You can check and change the guest CPU type by retrieving its manifest file using
virsh. First run a file
virsh Command to launch an interactive shell. then type
list --all To recover all your VMs:
virsh # list --all Id Name State ------------------------------ - ubuntu22.04 shut off - win10 shut off
edit <vm-name> To open a named virtual machine manifest:
virsh # edit ubuntu22.04
Inside the file, find the line starting with
<cpu mode=. Change it to one of these:
<cpu mode="host-model" check='partial' /> <cpu mode="host-passthrough" check='none' />
Save and close the file, then type
exit in virsh shell to close it. The guest should now be ready to start their nested guests. Try changing modes if there seems to be a problem.
Verify guest can nest
Most operating systems can tell you if they can create a virtual machine. Run the following command inside your virtual machine to check if the Linux guest has access to the virtual:
cat /proc/cpuinfo | grep "svm|vmx"
Virtualization is available if you get some output using
vmx Shaded in red. SVM will appear on AMD machines; VMX for Intel appears.
Now install the virtualization technology inside the guest. You should find that you can start a new nested VM. Here is a screenshot showing an Ubuntu virtual machine that itself is running an alpine guest using a nested KVM:
Overlapping guests come with a Few restrictions. Some KVM features become unavailable to guests who have started a nested virtual machine. You will not be able to migrate, save, or mount these virtual machines, until the intervening virtual machine is shut down.
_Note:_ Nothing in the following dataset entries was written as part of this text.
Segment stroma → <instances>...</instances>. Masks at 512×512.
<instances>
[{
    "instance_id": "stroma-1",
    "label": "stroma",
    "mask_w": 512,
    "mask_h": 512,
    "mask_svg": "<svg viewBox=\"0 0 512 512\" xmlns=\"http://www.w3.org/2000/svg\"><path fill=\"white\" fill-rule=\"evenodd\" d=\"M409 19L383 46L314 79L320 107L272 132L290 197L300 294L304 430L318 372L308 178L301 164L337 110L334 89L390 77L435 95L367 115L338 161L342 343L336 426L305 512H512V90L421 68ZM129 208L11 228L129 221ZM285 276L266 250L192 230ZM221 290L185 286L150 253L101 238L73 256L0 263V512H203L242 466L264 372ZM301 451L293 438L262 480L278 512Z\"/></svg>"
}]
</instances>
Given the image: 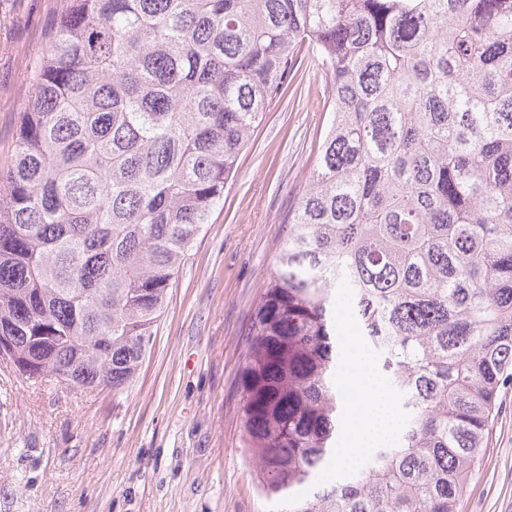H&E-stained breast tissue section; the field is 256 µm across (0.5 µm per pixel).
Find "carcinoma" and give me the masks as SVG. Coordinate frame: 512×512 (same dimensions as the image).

The actual effect of attempting one of these operations is not specified. Some systems can withstand it; Others may cause a kernel panic. Always try to turn off your interfering guests before running an operation on VMs above them in the chain.
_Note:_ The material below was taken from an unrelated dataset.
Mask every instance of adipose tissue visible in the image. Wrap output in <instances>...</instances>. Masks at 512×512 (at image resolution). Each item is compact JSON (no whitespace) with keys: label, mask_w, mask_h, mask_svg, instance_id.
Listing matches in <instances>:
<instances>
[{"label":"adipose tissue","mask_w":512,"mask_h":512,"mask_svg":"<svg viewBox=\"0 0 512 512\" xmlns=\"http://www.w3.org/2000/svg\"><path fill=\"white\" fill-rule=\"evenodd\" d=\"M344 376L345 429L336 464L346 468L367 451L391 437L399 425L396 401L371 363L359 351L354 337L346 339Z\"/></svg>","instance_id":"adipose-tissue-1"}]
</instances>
Nested virtualization provides more power and flexibility. You can sandbox security technologies that need their virtualization to function, such as IDEs that launch hardware emulators.
Getting a nest to work with KVM is usually easy. Any troubleshooting should start with checking
nested The parameter is enabled for your KVM kernel module. Next, check your guest’s custom CPU model and verify that you are using a compatible second level monitor inside the virtual machine.